Khaz’al al-Kaabi, one of the last rulers of Ahwaz, was Khaz’al, son of Jaber, son of Mardaou, son of Ali, son of Kasib (June 24, 1861 – May 24, 1936). He was the fifth Emir of Ahwaz, commonly known as the Prince of Mohammerah.

He was the fifth descendant of Sheikh Jaber, son of Mardaou, the third Emir of Ahwaz. His mother was Noura, the daughter of Sheikh Talal Al-Alwan, leader of the Bawiya tribe. He was born in Kut Al-Zain, in Abu Al-Khasib, south of Basra. He ascended to power after the death of his brother, Maz’al, son of Jaber al-Kaabi, in 1897. He was a prominent figure in the Arabian Gulf during his time and was known as “The sage among the sages of the Gulf”.

Following a betrayal orchestrated by the British, with the complicity of Reda Pahlavi, then the Defense Minister under British orders, Sheikh Khaz’al, his cousin Sheikh Musa (the ruler of Abadan at that time), and his son, Sheikh Abdul Hamid, were captured. Sheikh Musa managed to escape by jumping off the ship. The others were imprisoned in 1925.

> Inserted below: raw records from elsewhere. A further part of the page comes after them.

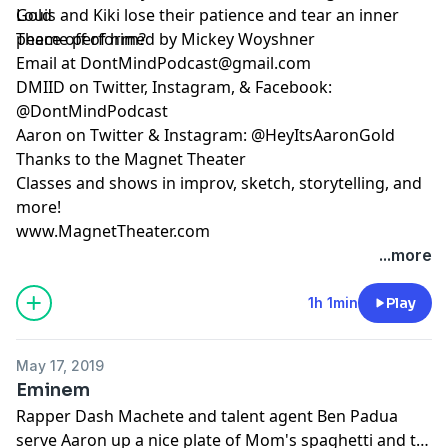
Louis and Kiki lose their patience and tear an inner
Gold
peace off of him?
Theme performed by Mickey Woyshner
Email at
DontMindPodcast@gmail.com
DMIID on Twitter, Instagram, & Facebook:
@DontMindPodcast
Aaron on Twitter & Instagram: @HeyItsAaronGold
Thanks to the Magnet Theater
Classes and shows in improv, sketch, storytelling, and
more!
www.MagnetTheater.com
...more
1h 1min
Play
May 17, 2019
Eminem
Rapper Dash Machete and talent agent Ben Padua
serve Aaron up a nice plate of Mom's spaghetti and try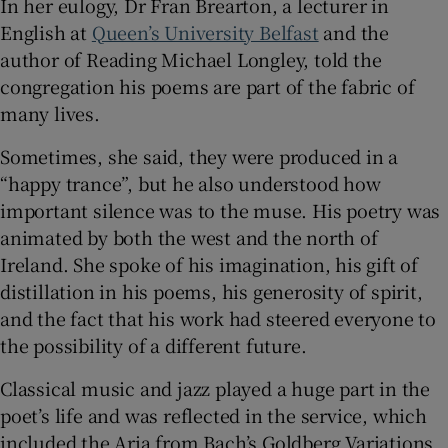
In her eulogy, Dr Fran Brearton, a lecturer in
English at
Queen’s University Belfast
and the
author of Reading Michael Longley, told the
congregation his poems are part of the fabric of
many lives.
Sometimes, she said, they were produced in a
“happy trance”, but he also understood how
important silence was to the muse. His poetry was
animated by both the west and the north of
Ireland. She spoke of his imagination, his gift of
distillation in his poems, his generosity of spirit,
and the fact that his work had steered everyone to
the possibility of a different future.
Classical music and jazz played a huge part in the
poet’s life and was reflected in the service, which
included the Aria from Bach’s Goldberg Variations,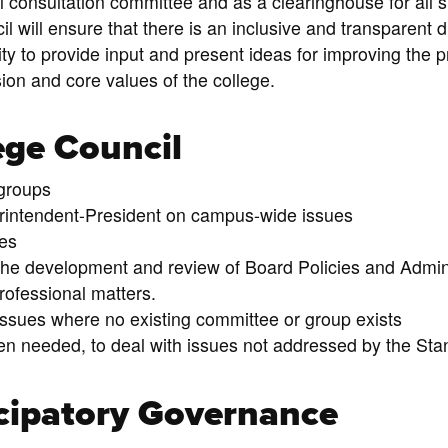
al consultation committee and as a clearinghouse for al
 will ensure that there is an inclusive and transparent 
y to provide input and present ideas for improving the p
sion and core values of the college.
ege Council
 groups
intendent-President on campus-wide issues
es
he development and review of Board Policies and Admini
rofessional matters.
issues where no existing committee or group exists
n needed, to deal with issues not addressed by the Sta
cipatory Governance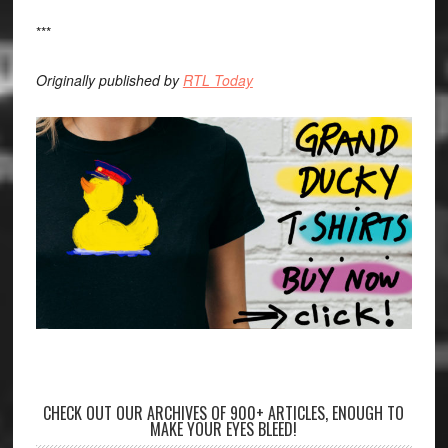
***
Originally published by
RTL Today
CHECK OUT OUR ARCHIVES OF 900+ ARTICLES, ENOUGH TO
MAKE YOUR EYES BLEED!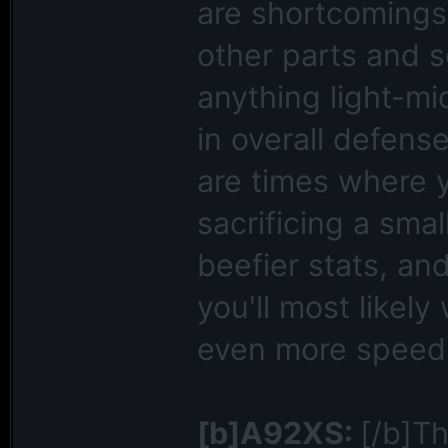
are shortcomings 
other parts and 
anything light-mi
in overall defense
are times where y
sacrificing a smal
beefier stats, an
you'll most likel
even more speed 
[b]A92XS:
[/b]Th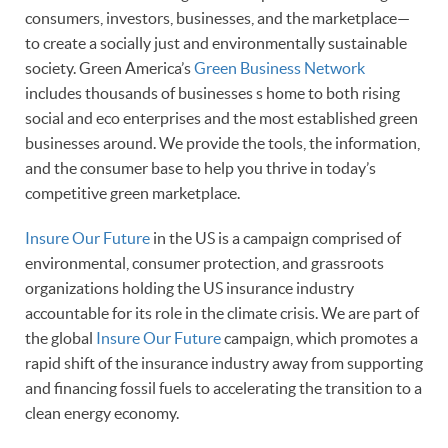
consumers, investors, businesses, and the marketplace—
to create a socially just and environmentally sustainable
society. Green America’s
Green Business Network
includes thousands of businesses s home to both rising
social and eco enterprises and the most established green
businesses around. We provide the tools, the information,
and the consumer base to help you thrive in today’s
competitive green marketplace.
Insure Our Future
in the US is a campaign comprised of
environmental, consumer protection, and grassroots
organizations
holding the US insurance industry
accountable for its role in the climate crisis. We are part of
the global
Insure Our Future
campaign, which promotes a
rapid shift of the insurance industry away from supporting
and financing fossil fuels to accelerating the transition to a
clean energy economy.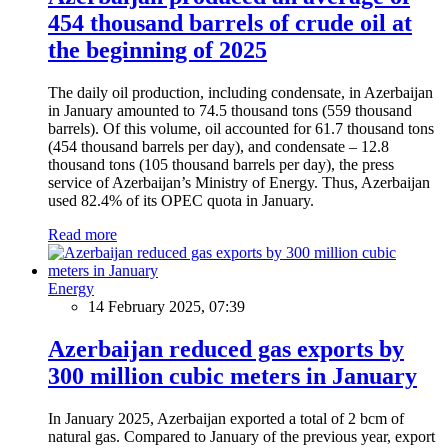
454 thousand barrels of crude oil at
the beginning of 2025
The daily oil production, including condensate, in Azerbaijan
in January amounted to 74.5 thousand tons (559 thousand
barrels). Of this volume, oil accounted for 61.7 thousand tons
(454 thousand barrels per day), and condensate – 12.8
thousand tons (105 thousand barrels per day), the press
service of Azerbaijan’s Ministry of Energy. Thus, Azerbaijan
used 82.4% of its OPEC quota in January.
Read more
Energy
14 February 2025, 07:39
Azerbaijan reduced gas exports by
300 million cubic meters in January
In January 2025, Azerbaijan exported a total of 2 bcm of
natural gas. Compared to January of the previous year, export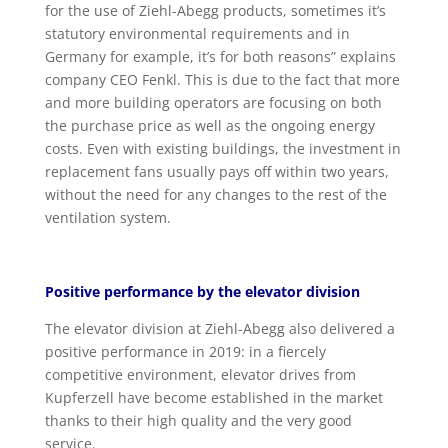
for the use of Ziehl-Abegg products, sometimes it’s
statutory environmental requirements and in
Germany for example, it’s for both reasons” explains
company CEO Fenkl. This is due to the fact that more
and more building operators are focusing on both
the purchase price as well as the ongoing energy
costs. Even with existing buildings, the investment in
replacement fans usually pays off within two years,
without the need for any changes to the rest of the
ventilation system.
Positive performance by the elevator division
The elevator division at Ziehl-Abegg also delivered a
positive performance in 2019: in a fiercely
competitive environment, elevator drives from
Kupferzell have become established in the market
thanks to their high quality and the very good
service.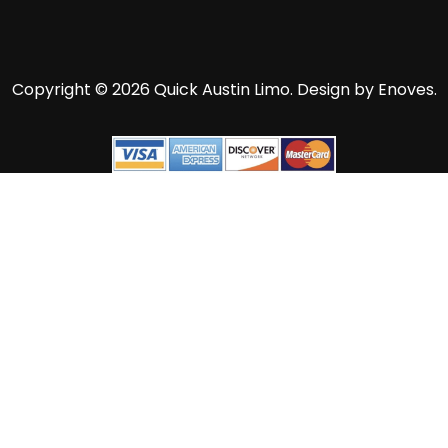
Copyright © 2026 Quick Austin Limo.
Design by Enoves.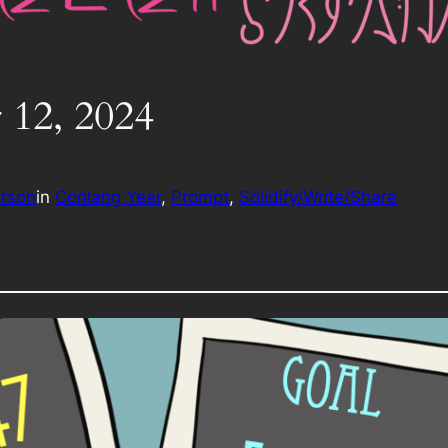
 12, 2024
erson
in
Conlang Year
, 
Prompt
, 
Solidify/Write/Share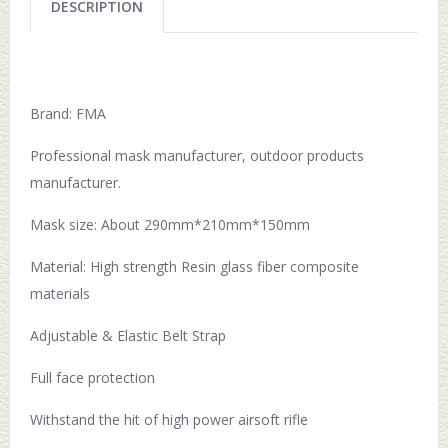
DESCRIPTION
Brand: FMA
Professional mask manufacturer, outdoor products
manufacturer.
Mask size: About 290mm*210mm*150mm
Material: High strength Resin glass fiber composite
materials
Adjustable & Elastic Belt Strap
Full face protection
Withstand the hit of high power airsoft rifle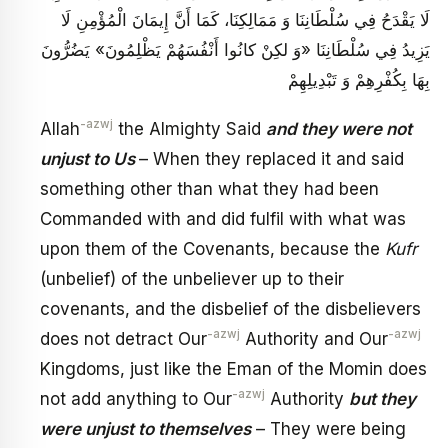
لَا يَقْدَحُ فِي سُلْطَانِنَا وَ مَمَالِكِنَا، كَمَا أَنَّ إِيمَانَ الْمُؤْمِنِ لَا
يَزِيدُ فِي سُلْطَانِنَا «وَ لكِنْ كانُوا أَنْفُسَهُمْ يَظْلِمُونَ‏» يَضُرُّونَ
بِهَا بِكُفْرِهِمْ‏ وَ تَبْدِيلِهِمْ
-azwj
Allah
the Almighty Said
and they were not
unjust to Us
– When they replaced it and said
something other than what they had been
Commanded with and did fulfil with what was
upon them of the Covenants, because the
Kufr
(unbelief) of the unbeliever up to their
covenants, and the disbelief of the disbelievers
-azwj
-azwj
does not detract Our
Authority and Our
Kingdoms, just like the Eman of the Momin does
-azwj
not add anything to Our
Authority
but they
were unjust to themselves
– They were being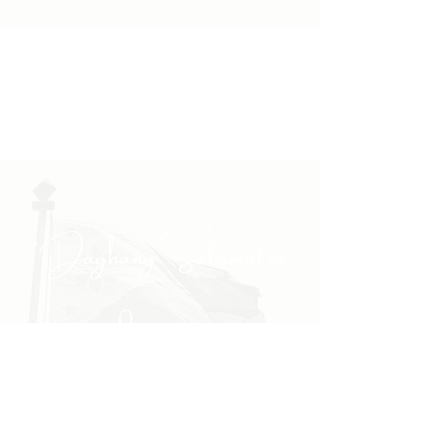
"Daghang Salamat sa
inyong padayong pagsuporta
kanako."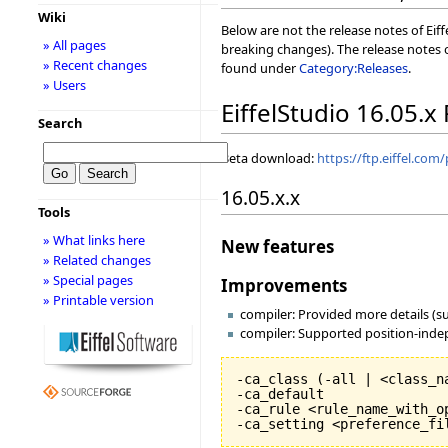
Wiki
Below are not the release notes of Eiff
» All pages
breaking changes). The release notes o
» Recent changes
found under
Category:Releases
.
» Users
EiffelStudio 16.05.x
Search
Beta download:
https://ftp.eiffel.com
16.05.x.x
Tools
» What links here
New features
» Related changes
» Special pages
Improvements
» Printable version
compiler: Provided more details (s
compiler: Supported position-indep
-ca_class 
(
-all | <class_n
-ca_default

-ca_rule <rule_name_with_op
-ca_setting <preference_fi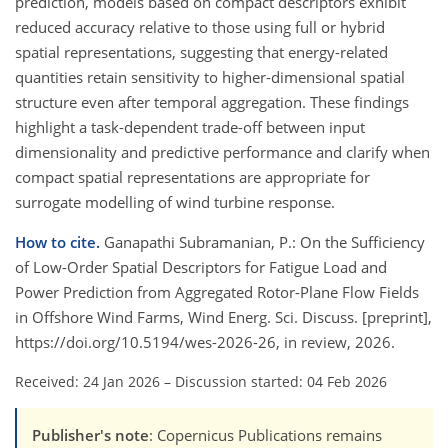
prediction, models based on compact descriptors exhibit
reduced accuracy relative to those using full or hybrid
spatial representations, suggesting that energy-related
quantities retain sensitivity to higher-dimensional spatial
structure even after temporal aggregation. These findings
highlight a task-dependent trade-off between input
dimensionality and predictive performance and clarify when
compact spatial representations are appropriate for
surrogate modelling of wind turbine response.
How to cite.
Ganapathi Subramanian, P.: On the Sufficiency
of Low-Order Spatial Descriptors for Fatigue Load and
Power Prediction from Aggregated Rotor-Plane Flow Fields
in Offshore Wind Farms, Wind Energ. Sci. Discuss. [preprint],
https://doi.org/10.5194/wes-2026-26, in review, 2026.
Received: 24 Jan 2026
–
Discussion started: 04 Feb 2026
Publisher's note
: Copernicus Publications remains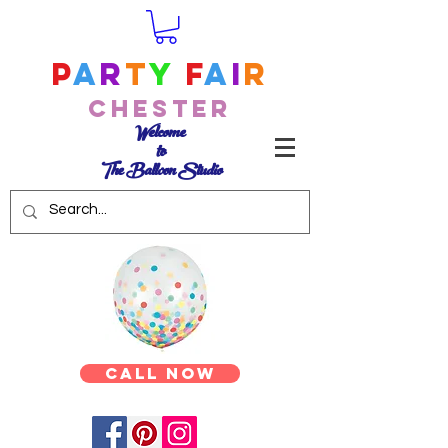
P
a
r
t
y
F
a
i
r
Chester
Welcome
to
The Balloon Studio
Call Now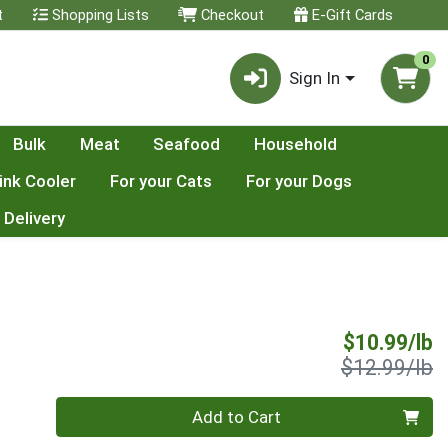
t
Shopping Lists
Checkout
E-Gift Cards
0
Sign In
Bulk
Meat
Seafood
Household
ink Cooler
For your Cats
For your Dogs
 Delivery
S
$10.99/lb
P
$12.99/lb
Quantity 0.00 lb
Add to Cart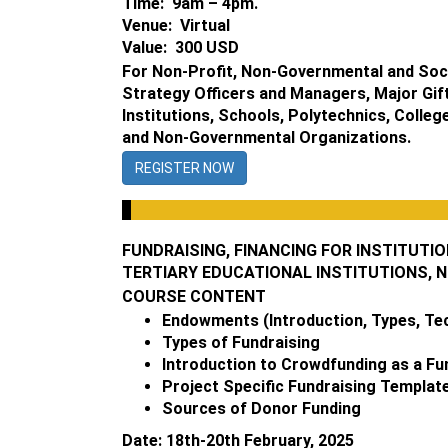
Time: 9am – 4pm.
Venue: Virtual
Value: 300 USD
For Non-Profit, Non-Governmental and Soci
Strategy Officers and Managers, Major Gift
Institutions, Schools, Polytechnics, Colle
and Non-Governmental Organizations.
REGISTER NOW
FUNDRAISING, FINANCING FOR INSTITUT
TERTIARY EDUCATIONAL INSTITUTIONS, 
COURSE CONTENT
Endowments (Introduction, Types, Tech
Types of Fundraising
Introduction to Crowdfunding as a Fu
Project Specific Fundraising Templat
Sources of Donor Funding
Date: 18th-20th February, 2025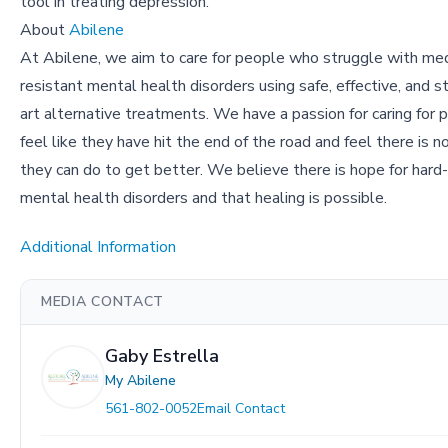
tool in treating depression.
About
Abilene
At Abilene, we aim to care for people who struggle with med
resistant mental health disorders using safe, effective, and s
art alternative treatments. We have a passion for caring for
feel like they have hit the end of the road and feel there is n
they can do to get better. We believe there is hope for hard
mental health disorders and that healing is possible.
Additional Information
MEDIA CONTACT
Gaby Estrella
My Abilene
561-802-0052
Email Contact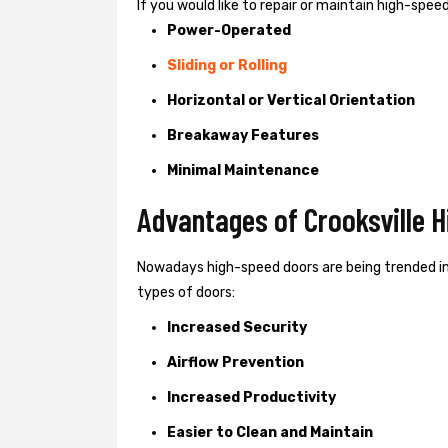
If you would like to repair or maintain high-spe
Power-Operated
Sliding or Rolling
Horizontal or Vertical Orientation
Breakaway Features
Minimal Maintenance
Advantages of Crooksville 
Nowadays high-speed doors are being trended in
types of doors:
Increased Security
Airflow Prevention
Increased Productivity
Easier to Clean and Maintain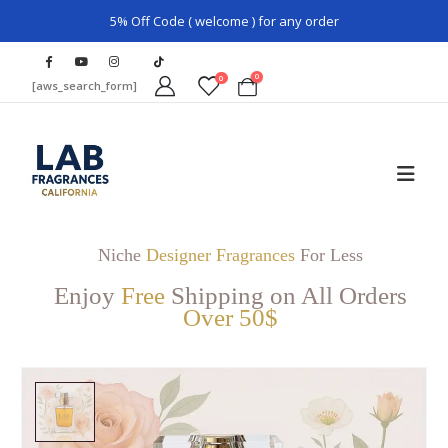
5% Off Code ( welcome ) for any order
0
0
[aws_search_form]
Niche
Designer Fragrances
For Less
Enjoy
Free
Shipping on All Orders
Over 50$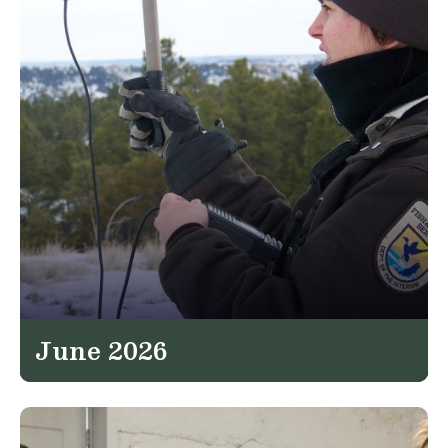
June 2026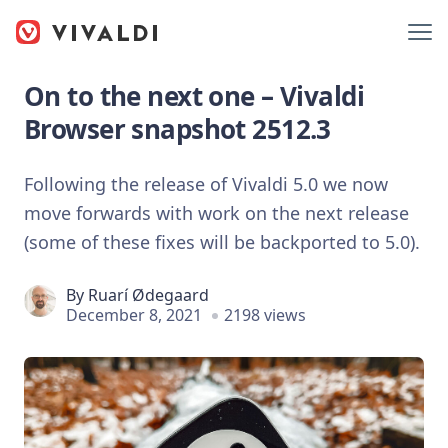
On to the next one – Vivaldi
Browser snapshot 2512.3
Following the release of Vivaldi 5.0 we now
move forwards with work on the next release
(some of these fixes will be backported to 5.0).
By
Ruarí Ødegaard
December 8, 2021
2198 views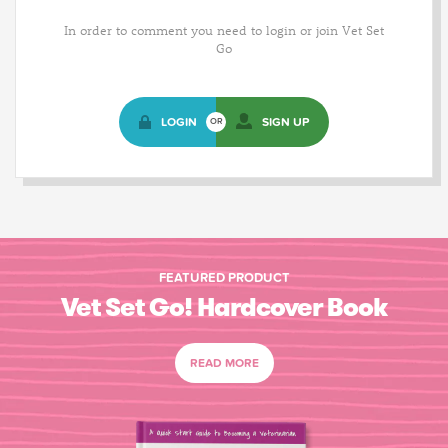
In order to comment you need to login or join Vet Set
Go
LOGIN
SIGN UP
OR
FEATURED PRODUCT
Vet Set Go! Hardcover Book
READ MORE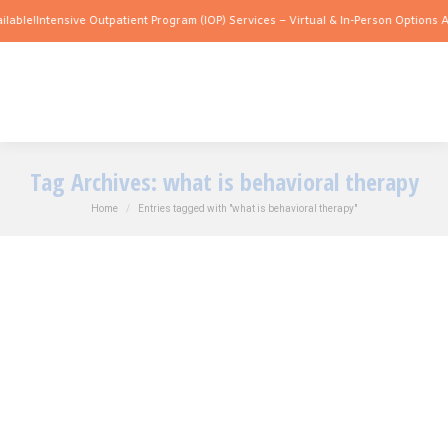
lable!
Intensive Outpatient Program (IOP) Services – Virtual & In-Person Options Av
Tag Archives:
what is behavioral therapy
You are here:
Home
Entries tagged with "what is behavioral therapy"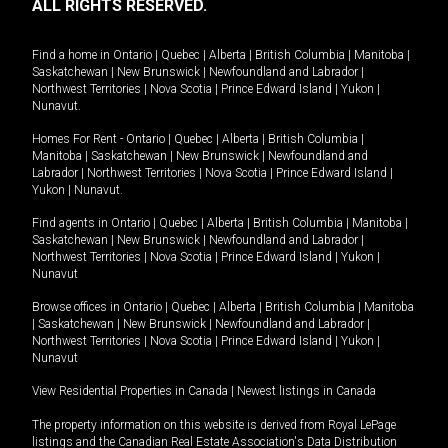
ALL RIGHTS RESERVED.
Find a home in
Ontario
|
Quebec
|
Alberta
|
British Columbia
|
Manitoba
|
Saskatchewan
|
New Brunswick
|
Newfoundland and Labrador
|
Northwest Territories
|
Nova Scotia
|
Prince Edward Island
|
Yukon
|
Nunavut
.
Homes For Rent -
Ontario
|
Quebec
|
Alberta
|
British Columbia
|
Manitoba
|
Saskatchewan
|
New Brunswick
|
Newfoundland and
Labrador
|
Northwest Territories
|
Nova Scotia
|
Prince Edward Island
|
Yukon
|
Nunavut
.
Find agents in
Ontario
|
Quebec
|
Alberta
|
British Columbia
|
Manitoba
|
Saskatchewan
|
New Brunswick
|
Newfoundland and Labrador
|
Northwest Territories
|
Nova Scotia
|
Prince Edward Island
|
Yukon
|
Nunavut
Browse offices in
Ontario
|
Quebec
|
Alberta
|
British Columbia
|
Manitoba
|
Saskatchewan
|
New Brunswick
|
Newfoundland and Labrador
|
Northwest Territories
|
Nova Scotia
|
Prince Edward Island
|
Yukon
|
Nunavut
View Residential Properties in Canada
|
Newest listings in Canada
The property information on this website is derived from Royal LePage
listings and the Canadian Real Estate Association's Data Distribution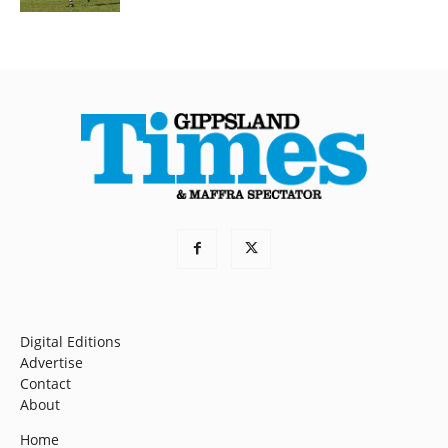
Digital Editions
Advertise
Contact
About
Home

Sheikh Khaz’al met his end in 1937, assassinated in his palace in the occupied capital where Prince Khaz’al was held captive. He was buried in Tehran. The Iranian government refused to hand over his body immediately. He remained in Tehran for ten years before finally being transferred to Iraq in 1947, where he was laid to rest in Najaf.